時は流れ自身の階級の上昇に伴い僕は定時で帰れるのが週に一回あるかないかというような生活を送っていた。

自然とゲームセンターへの足も遠のき、あれほど熱中していた2D格闘ゲームへの熱自体が冷めているように思えた。それは寂しいことのようにも思えたが大人になるってのはこういうことなのかもしれないななどと普遍的な物の考え方をする酷くつまらない人間になっていた。

それと当時に40人余りの社員の面倒を見る立場になっていた僕は少し、いやかなり病んでいた。40人の要望に応え、40人の不平不満に対処するには僕1人の人間の器では些か難しかった。攻殻機動隊において九世英雄が300万人の難民の意識と繋がり、その要望や不平不満に応え、指導者としての道を歩むのを公安9課の人間たちが褒めたのも納得がいく。僕は300万人どころか40人ですらキャパシティをオーバーしていまいそうになっているのだから。

そんな精神状態だったものだから今までの人生も無意味だったのかもしれないなどと考えるようになっていた。
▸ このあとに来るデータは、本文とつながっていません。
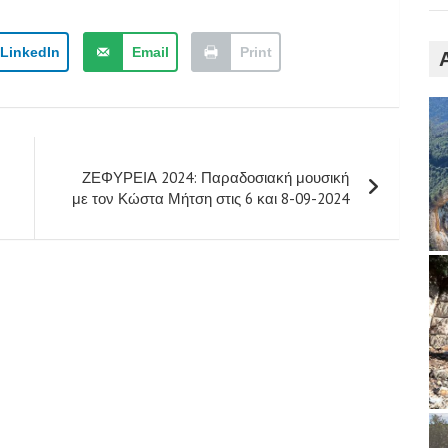
LinkedIn
Email
Print
ΖΕΦΥΡΕΙΑ 2024: Παραδοσιακή μουσική
με τον Κώστα Μήτση στις 6 και 8-09-2024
特に2D格闘ゲームに費やした時間は人生の浪費に思えて仕方がなく、その間にもっと近代思想であるとかビジネスマネジメントの本でも読んでおけばよかったなどといった考えが頭をついて離れなかった。

 そんな姿を見かねてだろう。ある日自宅で一人酒を飲んでいると上司が僕に電話をかけてきた。直接の上司ではなく階級で言えば二個程上の人間だった。その人は言った。

「まだ若いんだし、これはチーム戦だ。君がすべてを背負いこむ必要はない」

僕はその言葉を聞いたとき僕の網膜にはハッキリとイノウエの動かす聖ソルの姿が浮かんだ。知らない間に涙がこぼれ、次の瞬間僕は「フフッ」と口から息が零れるようにして笑った。思い返せばこうして自然に笑ったことすら久々だった。

「大丈夫か?」と僕の不自然なタイミングの笑いに上司は言った。

僕は「大丈夫です」と答えるとそれから二言か三言、言葉を交わしてから電話を切った。

電話を切った後、いつもと変わらないはずなのに辺りの静寂がやけに気になった。その静寂に耐えきれなくなった僕はPCを起動させるとギルティギアの対戦動画を見るべくyoutubeを開いた。

目的の動画を見つけ、ページを開いた。動画の読み込み中を示すくるくると回転する球体を見つめながら僕はつぶやいた。

 

 

「ヘヴィだぜ」

 

涙はいつの間にか止まっていた。